--- Quoted text ---
****************

Select Committee on Procedure Minutes of Evidence


Examination of Witnesses (Questions 60-79)

MR TOM STEINBERG AND MR TOM LOOSEMORE

16 JANUARY 2008

  Q60  Rosemary McKenna: In the Scottish Parliament e-petitioning system they use forums. Do people find that valuable and would they feel they were being more engaged?

  Mr Loosemore: I have some fairly extreme, in some senses, views in that I would go nowhere near forums. I would go nowhere near forums on the Parliament website. That is based on running the BBC's Forum (which has four million messages a month) for a couple of years. At the end of that where you have institutions, and the BBC is one and Parliament is even more so, which people, for whatever reason, feel is "other from them", is the establishment, you are unlikely to attract a reasoned debate in that forum. You are more likely to attract the extremes battling it out rather than the middle ground. As a means of expression you do not insist that people come to every single debate on every single issue wherever in the country it happens. The debate on the Internet happens all over the Internet. You do not need another place to have the debate.

  Q61  Chairman: Mr Steinberg, do you concur or disagree?

  Mr Steinberg: I concur that a straight off-the-shelf piece of forum software that you can plug in will not deliver much in this case and could deliver real problems. If you had written to the 1.8 million people who signed the road tax petition and given them all the link to go to the same forum, there would have been a terrible, terrible mess. I do believe that there is hope for good-quality, structured deliberation of a grown-up, interesting, educational kind using the Internet that involves a mixture of citizens, experts and representatives. I do not believe that anyone has ever paid for it to be built. I spend quite a lot of time around the non-Parliament parts of Whitehall saying to the departments you could have a go at this and that in terms of projects. One of the most common themes I have been saying is to please spend some money on having a go at this, because if you can have a substantial debate with good evidence and a lot of people then you can have a public debate of the sort that we always ask for but which has never been held before and has never, ever been paid for.

****************

--- Task directions ---
Translate this sentence from the committee testimony into French: "You are more likely to attract the extremes battling it out rather than the middle ground."

--- Supplied entries ---
****************

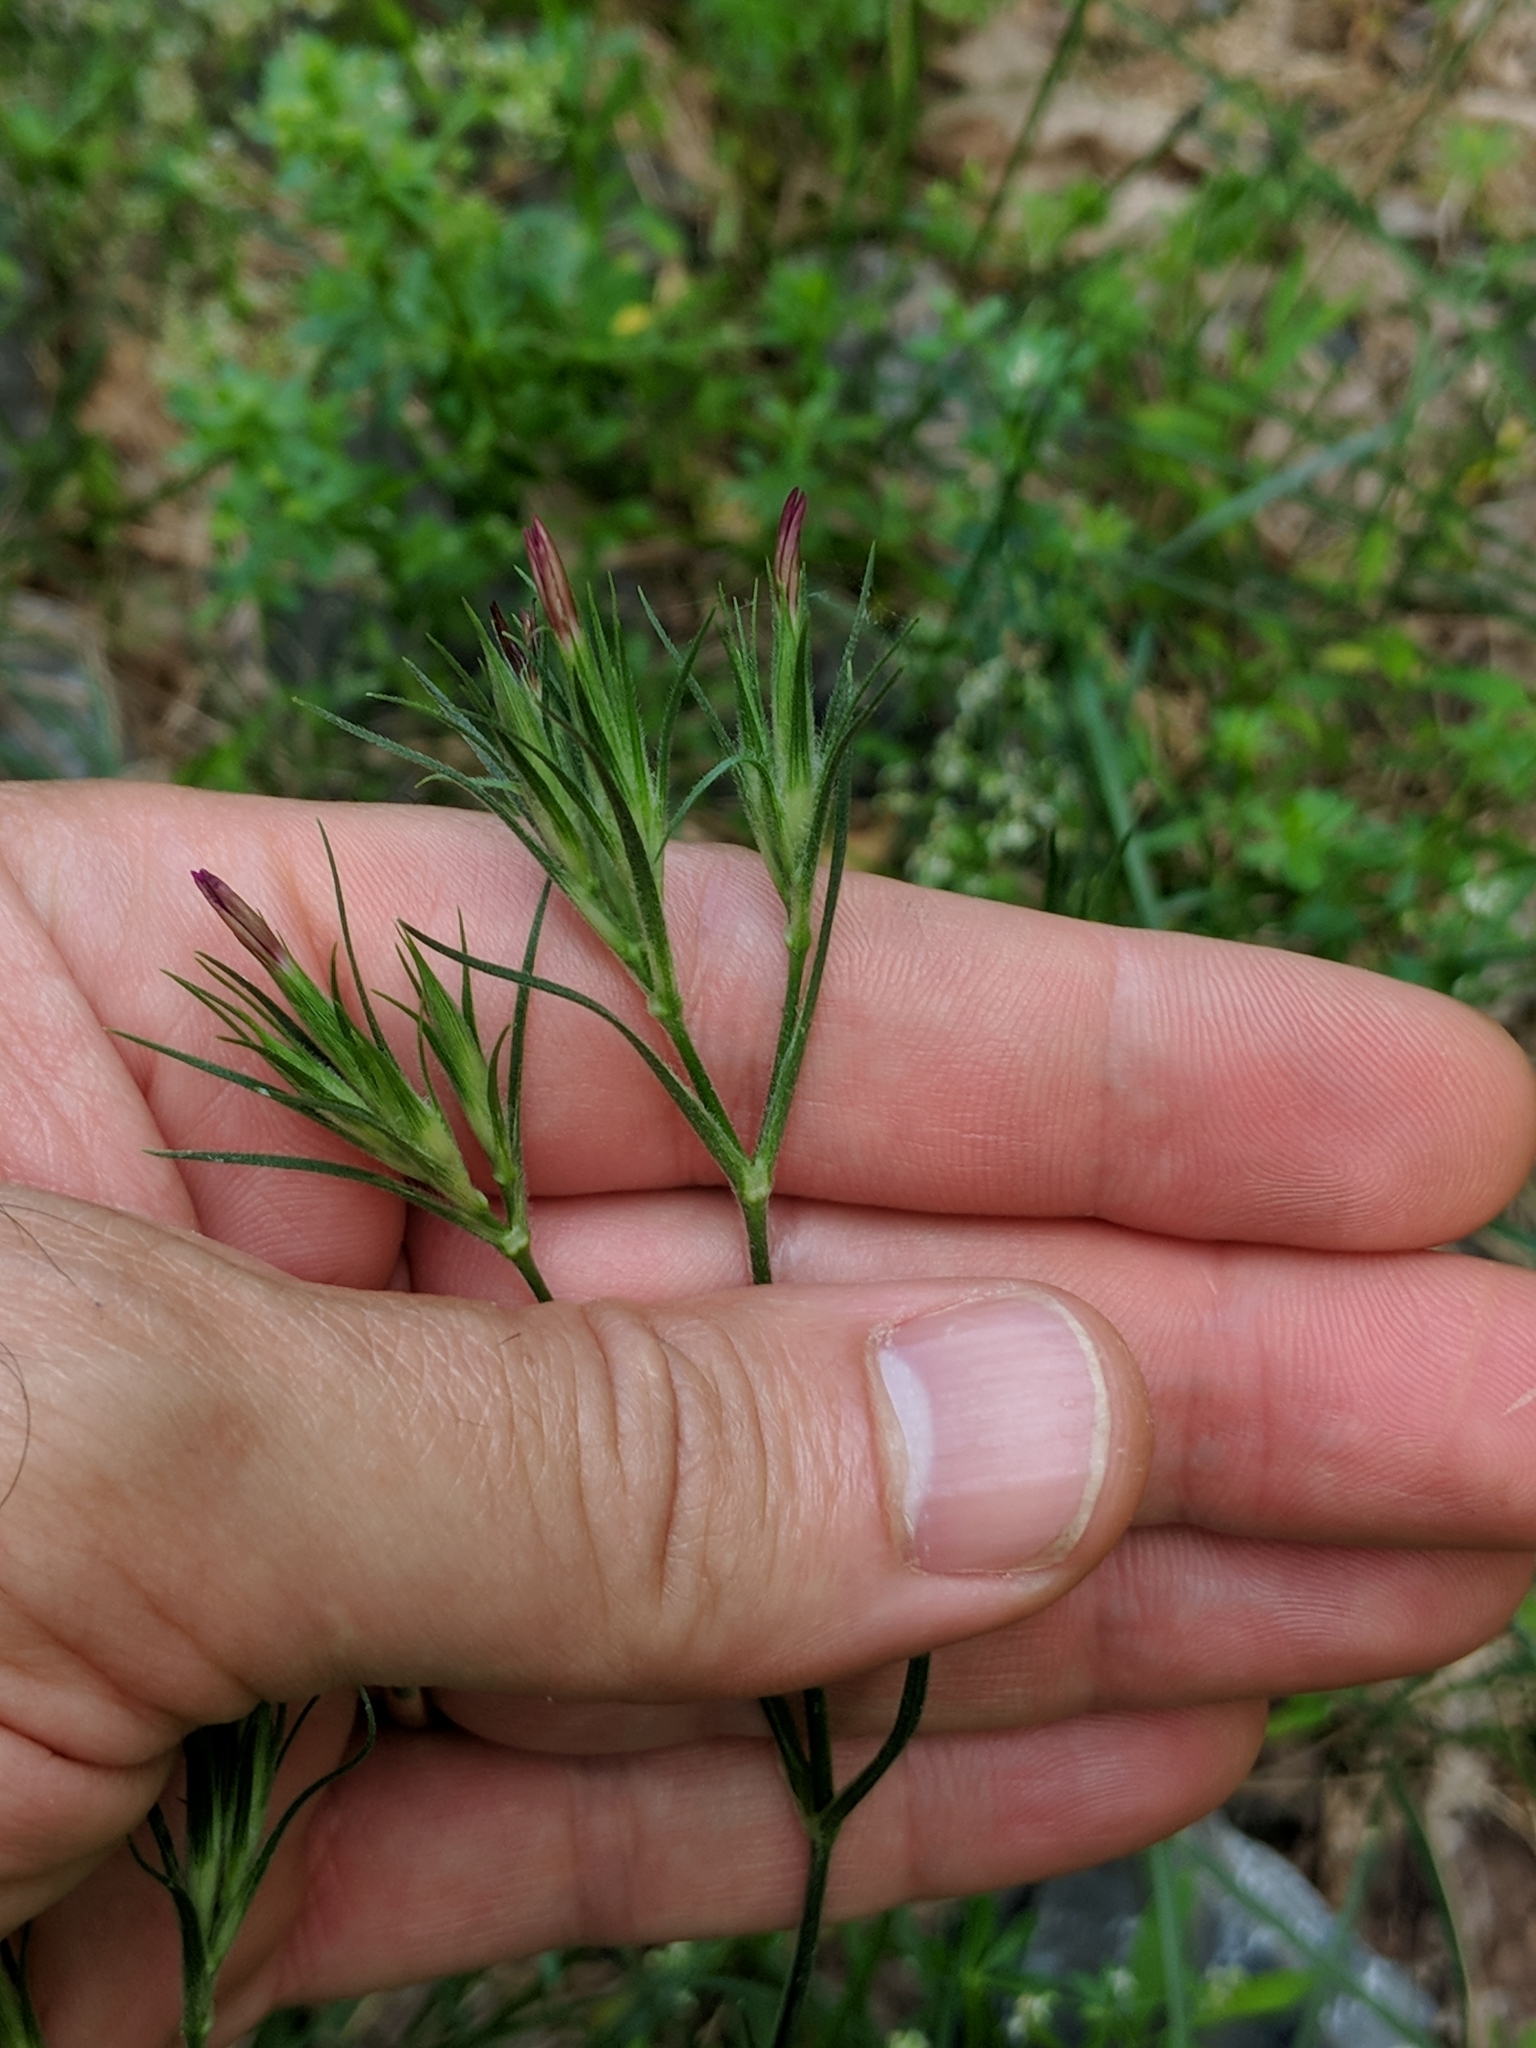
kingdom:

****************

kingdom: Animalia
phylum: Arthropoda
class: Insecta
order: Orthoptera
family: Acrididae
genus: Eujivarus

****************

--- Problem solution ---
Vous avez plus de chances d'attirer les extrêmes qui s'affrontent que le juste milieu.